Task item: The whole listing below must be repeated exactly.
[[ Data in this exercise open ]]
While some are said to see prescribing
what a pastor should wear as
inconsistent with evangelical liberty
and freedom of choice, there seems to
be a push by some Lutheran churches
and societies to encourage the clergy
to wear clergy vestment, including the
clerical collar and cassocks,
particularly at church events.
[[ Data in this exercise closed ]]
Response area:
While some are said to see prescribing
what a pastor should wear as
inconsistent with evangelical liberty
and freedom of choice, there seems to
be a push by some Lutheran churches
and societies to encourage the clergy
to wear clergy vestment, including the
clerical collar and cassocks,
particularly at church events.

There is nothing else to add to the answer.